Creo recordar que fue el Dr. Kovacs, ese ser
superdotado al que Hipócrates consideraría
discípulo predilecto, el que nos decía durante una
comida en su visita al Club Faro que él no pensaba
casarse por una razón de peso: si podía hacer feliz
a muchas mujeres, ¿porqué hacer infeliz a una sola?
Ya en
el siglo XVI, Etienne de la Boetie opinaba que el
contrato matrimonial era una monstruosa perversión
de la que la naturaleza no tenía culpa, y no hay
diccionario de citas célebres que no ponga como ropa
de Pascua a tal institución, sin que falte quienes
piensen que es una violación de los derechos humanos
y hasta una cuestión de mal gusto. Pero nos va la
marcha. Cierto es que el matrimonio a lo que ayuda es
a resolver los problemas que uno no tendría si no se
hubiera casado, cuestión de la que nos advirtió
Bernard Shaw, pero el arte de vivir consiste en
aprender a convivir con los problemas más que en
intentar eliminarlos. Incluso Oscar Wilde, que no
estaba por la labor de amar a las damas habiendo
varones, nos advertía de que único equilibrio de la
vida conyugal es que proporciona iguales decepciones
al marido y a la mujer. ¿Es una entrega de la
libertad y un aceptación de la pérdida de
identidad? a lo mejor, oye, pero Engels nos enseñó
que la libertad es el reconocimiento de la necesidad
y Lenin se preguntaba ¿libertad? ¿para qué?, mucho
después de que Séneca dictaminara que la única
libertad es la sabiduría.
El amor
no es sólo un consentimiento, sino también un arte
y a los brazos del amor nos lanzamos ciegos sin ver
los obstáculos, pero con alas para salvarlos, que
decía Jacinto Benavente.
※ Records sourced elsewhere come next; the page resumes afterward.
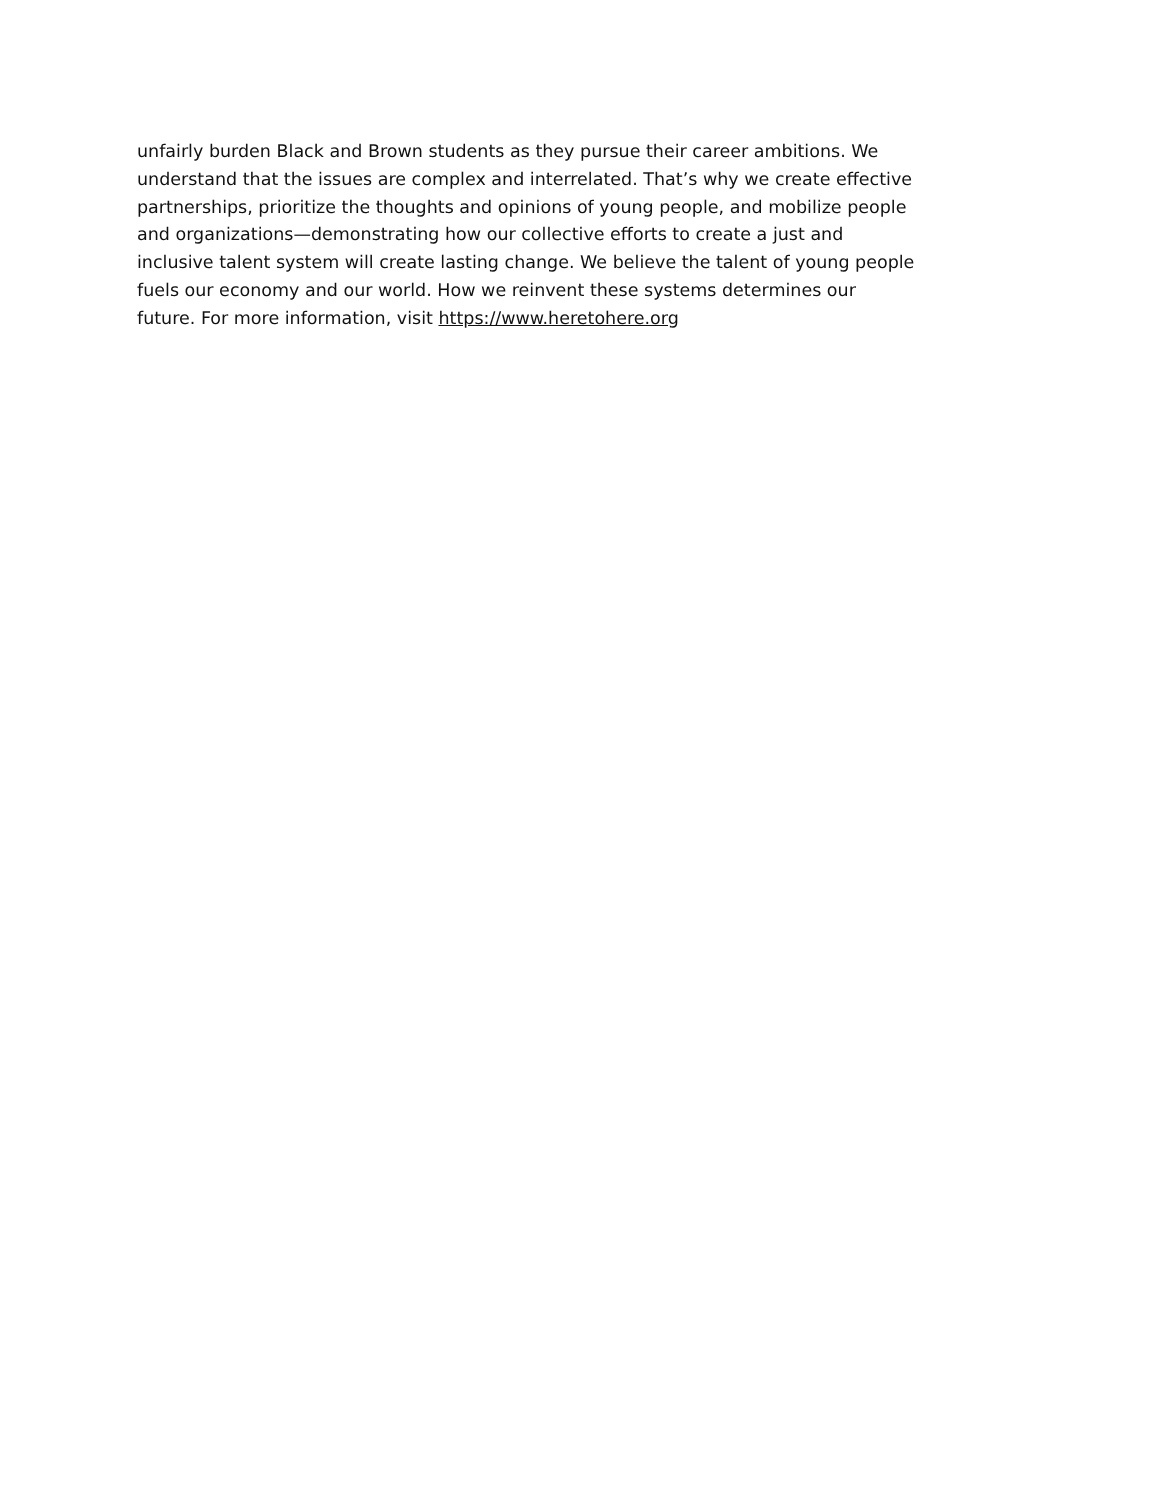unfairly burden Black and Brown students as they pursue their career ambitions. We
understand that the issues are complex and interrelated. That’s why we create effective
partnerships, prioritize the thoughts and opinions of young people, and mobilize people
and organizations—demonstrating how our collective efforts to create a just and
inclusive talent system will create lasting change. We believe the talent of young people
fuels our economy and our world. How we reinvent these systems determines our
future. For more information, visit https://www.heretohere.org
El amor nos lleva a donde
lo llevamos y la cosa está clara: hay que amar un
paisaje, una puesta de sol, una obra de arte, a un
hombre... pero hay que amar y siempre insatisfechos.
Amémonos
los unos a los otros y si es menester sobre los
otros, aunque sea entre cumbres borrascosas. Puede
que el amor sea una especie de servicio militar; lo
que es seguro es que como juraba Quevedo es fe y no
ciencia, y bien están unas dosis de fe en estos
tiempos, tan huérfanos de ella. Sabemos que la
pareja engorda y eso es malo, pero también que es
una institución contranatura y en ese morbo tiene
uno de sus principales atractivos. Carmen Alborch,
esa impresionante mujer madura que tuvimos de
ministra del acerbo cultural, escribió su libro
"Solas" para reivindicar las virtudes de la
soledad voluntaria en la mujer, y tal tesis sostiene
también Esther Vilar que, por cierto, considera que
el matrimonio es una inmoralidad. Pero ambas me han
comentado, aunque las dos tras la segunda copa de
albariño ante mesa y manteles, que disponer de modo
omnipotente del propio cuerpo tiene también un alto
precio. "Chico, es que soportar a un hombre de
por vida es una pesadez y aguantarlo un milagro, pero
de vez en cuando te apece volver a casa y tener a
alguien a quien criticar".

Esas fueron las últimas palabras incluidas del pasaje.